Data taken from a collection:
——————————

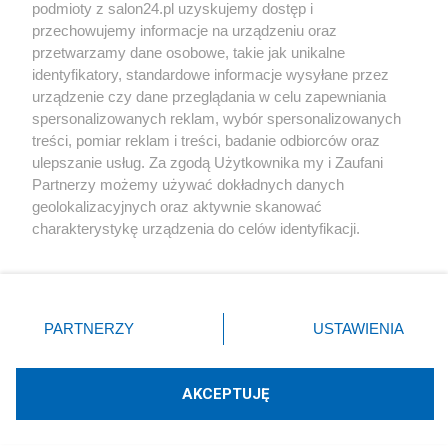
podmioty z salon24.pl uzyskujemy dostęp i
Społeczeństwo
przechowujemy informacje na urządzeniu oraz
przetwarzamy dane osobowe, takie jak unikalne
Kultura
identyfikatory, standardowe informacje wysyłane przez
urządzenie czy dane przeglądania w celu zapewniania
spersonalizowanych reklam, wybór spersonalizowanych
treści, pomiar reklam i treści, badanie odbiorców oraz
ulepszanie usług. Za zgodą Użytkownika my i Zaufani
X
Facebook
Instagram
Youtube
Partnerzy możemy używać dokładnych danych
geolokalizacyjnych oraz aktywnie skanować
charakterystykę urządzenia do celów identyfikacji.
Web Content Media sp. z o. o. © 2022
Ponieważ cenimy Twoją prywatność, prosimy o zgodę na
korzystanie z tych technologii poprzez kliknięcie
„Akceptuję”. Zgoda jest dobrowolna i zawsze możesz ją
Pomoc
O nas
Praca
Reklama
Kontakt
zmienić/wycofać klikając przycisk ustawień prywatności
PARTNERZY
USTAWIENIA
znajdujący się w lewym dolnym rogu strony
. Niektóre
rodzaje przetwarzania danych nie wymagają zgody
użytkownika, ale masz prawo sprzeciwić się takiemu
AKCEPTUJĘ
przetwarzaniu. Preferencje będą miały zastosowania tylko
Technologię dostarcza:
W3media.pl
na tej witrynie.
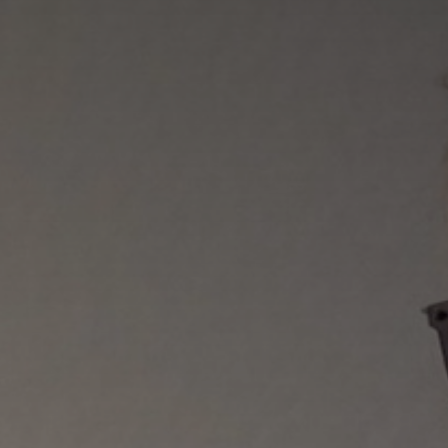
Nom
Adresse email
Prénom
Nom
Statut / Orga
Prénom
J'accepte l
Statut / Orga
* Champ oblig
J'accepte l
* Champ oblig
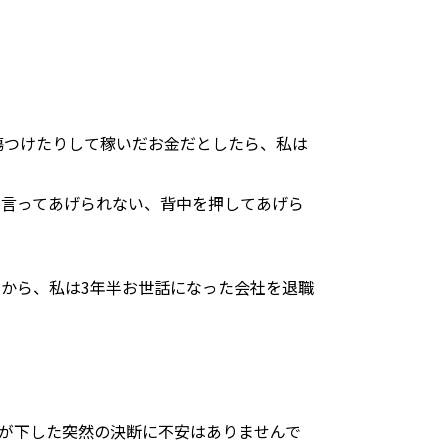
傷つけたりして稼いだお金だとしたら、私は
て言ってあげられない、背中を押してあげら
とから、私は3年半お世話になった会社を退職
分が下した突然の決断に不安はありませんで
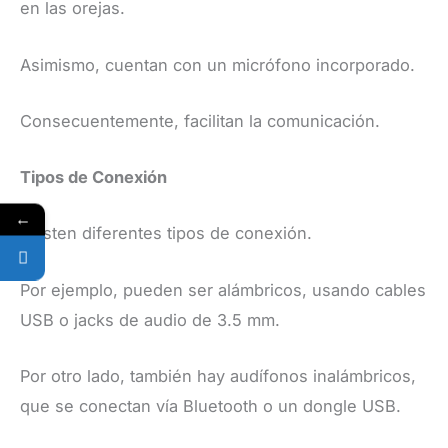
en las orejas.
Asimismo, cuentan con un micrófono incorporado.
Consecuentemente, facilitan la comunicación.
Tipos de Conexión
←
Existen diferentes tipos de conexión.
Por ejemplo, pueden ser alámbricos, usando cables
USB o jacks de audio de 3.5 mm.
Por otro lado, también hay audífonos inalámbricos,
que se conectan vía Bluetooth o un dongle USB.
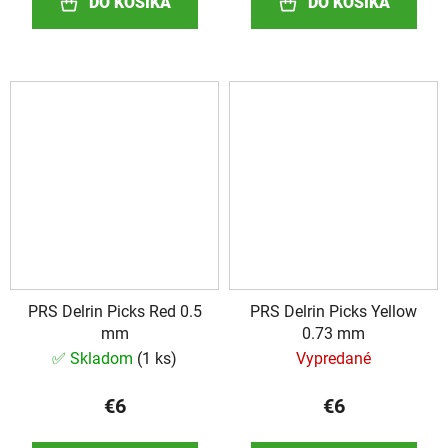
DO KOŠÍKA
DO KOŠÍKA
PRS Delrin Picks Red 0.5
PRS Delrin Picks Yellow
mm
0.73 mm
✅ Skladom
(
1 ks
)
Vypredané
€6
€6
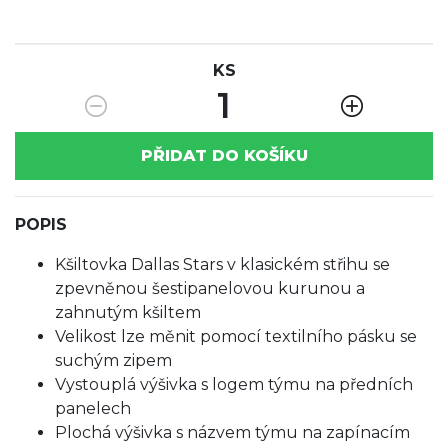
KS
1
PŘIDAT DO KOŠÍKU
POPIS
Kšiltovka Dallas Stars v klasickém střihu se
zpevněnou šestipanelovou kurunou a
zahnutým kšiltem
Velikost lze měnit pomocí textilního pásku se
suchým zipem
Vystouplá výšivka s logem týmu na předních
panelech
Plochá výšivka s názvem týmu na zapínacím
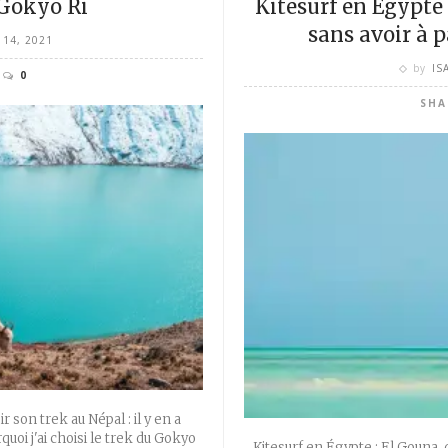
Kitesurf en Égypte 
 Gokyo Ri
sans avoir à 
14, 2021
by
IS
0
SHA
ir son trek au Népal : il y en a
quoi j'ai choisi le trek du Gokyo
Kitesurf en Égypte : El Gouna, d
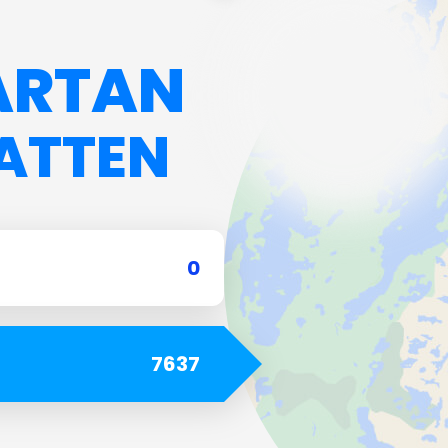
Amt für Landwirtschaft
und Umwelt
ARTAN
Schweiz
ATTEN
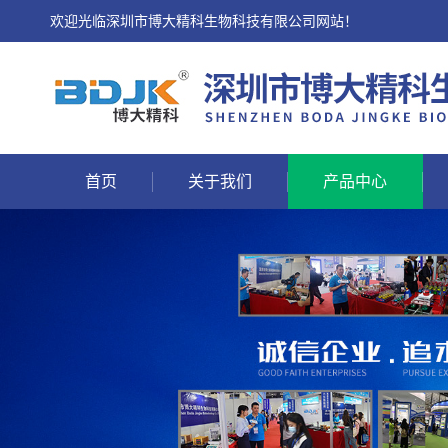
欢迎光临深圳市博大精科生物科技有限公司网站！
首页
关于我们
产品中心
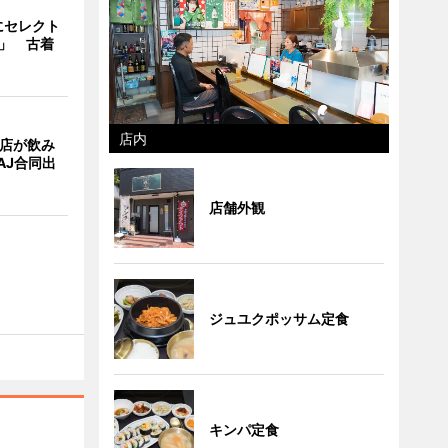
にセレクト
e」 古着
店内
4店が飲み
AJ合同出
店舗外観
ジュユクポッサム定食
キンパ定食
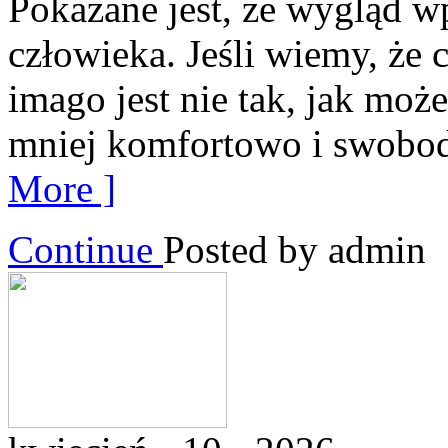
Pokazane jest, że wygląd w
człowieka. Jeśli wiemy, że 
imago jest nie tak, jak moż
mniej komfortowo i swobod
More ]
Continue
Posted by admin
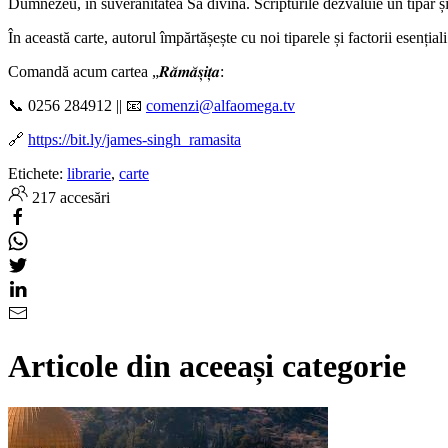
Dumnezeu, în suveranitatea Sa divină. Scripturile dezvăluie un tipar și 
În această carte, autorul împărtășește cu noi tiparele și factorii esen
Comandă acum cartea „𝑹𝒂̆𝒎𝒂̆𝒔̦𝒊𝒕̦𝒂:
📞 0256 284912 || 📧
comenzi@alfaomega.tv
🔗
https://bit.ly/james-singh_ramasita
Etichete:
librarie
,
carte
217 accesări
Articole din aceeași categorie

——————————

Exercise: Repeat every line of text in the records word for word, covering all of them. Leave the pictures out of your answer.

Finished exercise:
podmioty z salon24.pl uzyskujemy dostęp i
Społeczeństwo
przechowujemy informacje na urządzeniu oraz
przetwarzamy dane osobowe, takie jak unikalne
Kultura
identyfikatory, standardowe informacje wysyłane przez
urządzenie czy dane przeglądania w celu zapewniania
spersonalizowanych reklam, wybór spersonalizowanych
treści, pomiar reklam i treści, badanie odbiorców oraz
ulepszanie usług. Za zgodą Użytkownika my i Zaufani
X
Facebook
Instagram
Youtube
Partnerzy możemy używać dokładnych danych
geolokalizacyjnych oraz aktywnie skanować
charakterystykę urządzenia do celów identyfikacji.
Web Content Media sp. z o. o. © 2022
Ponieważ cenimy Twoją prywatność, prosimy o zgodę na
korzystanie z tych technologii poprzez kliknięcie
„Akceptuję”. Zgoda jest dobrowolna i zawsze możesz ją
Pomoc
O nas
Praca
Reklama
Kontakt
zmienić/wycofać klikając przycisk ustawień prywatności
PARTNERZY
USTAWIENIA
znajdujący się w lewym dolnym rogu strony
. Niektóre
rodzaje przetwarzania danych nie wymagają zgody
użytkownika, ale masz prawo sprzeciwić się takiemu
AKCEPTUJĘ
przetwarzaniu. Preferencje będą miały zastosowania tylko
Technologię dostarcza:
W3media.pl
na tej witrynie.
Nom
Adresse email
Prénom
Nom
Statut / Orga
Prénom
J'accepte l
Statut / Orga
* Champ oblig
J'accepte l
* Champ oblig
傷つけたりして稼いだお金だとしたら、私は
て言ってあげられない、背中を押してあげら
とから、私は3年半お世話になった会社を退職
分が下した突然の決断に不安はありませんで
en las orejas.
Asimismo, cuentan con un micrófono incorporado.
Consecuentemente, facilitan la comunicación.
Tipos de Conexión
←
Existen diferentes tipos de conexión.
Por ejemplo, pueden ser alámbricos, usando cables
USB o jacks de audio de 3.5 mm.
Por otro lado, también hay audífonos inalámbricos,
que se conectan vía Bluetooth o un dongle USB.
DO KOŠÍKA
DO KOŠÍKA
PRS Delrin Picks Red 0.5
PRS Delrin Picks Yellow
mm
0.73 mm
✅ Skladom
(
1 ks
)
Vypredané
€6
€6
KS
1
PŘIDAT DO KOŠÍKU
POPIS
Kšiltovka Dallas Stars v klasickém střihu se
zpevněnou šestipanelovou kurunou a
zahnutým kšiltem
Velikost lze měnit pomocí textilního pásku se
suchým zipem
Vystouplá výšivka s logem týmu na předních
panelech
Plochá výšivka s názvem týmu na zapínacím
Kitesurf en Égypte 
 Gokyo Ri
sans avoir à 
14, 2021
by
IS
0
SHA
ir son trek au Népal : il y en a
quoi j'ai choisi le trek du Gokyo
Kitesurf en Égypte : El Gouna, d
Amt für Landwirtschaft
und Umwelt
ARTAN
Schweiz
ATTEN
欢迎光临深圳市博大精科生物科技有限公司网站！
首页
关于我们
产品中心
にセレクト
e」 古着
店内
4店が飲み
AJ合同出
店舗外観
ジュユクポッサム定食
キンパ定食
Pokazane jest, że wygląd w
człowieka. Jeśli wiemy, że 
imago jest nie tak, jak moż
mniej komfortowo i swobod
More ]
Continue
Posted by admin
Dumnezeu, în suveranitatea Sa divină. Scripturile dezvăluie un tipar și 
În această carte, autorul împărtășește cu noi tiparele și factorii esen
Comandă acum cartea „𝑹𝒂̆𝒎𝒂̆𝒔̦𝒊𝒕̦𝒂:
📞 0256 284912 || 📧
comenzi@alfaomega.tv
🔗
https://bit.ly/james-singh_ramasita
Etichete:
librarie
,
carte
217 accesări
Articole din aceeași categorie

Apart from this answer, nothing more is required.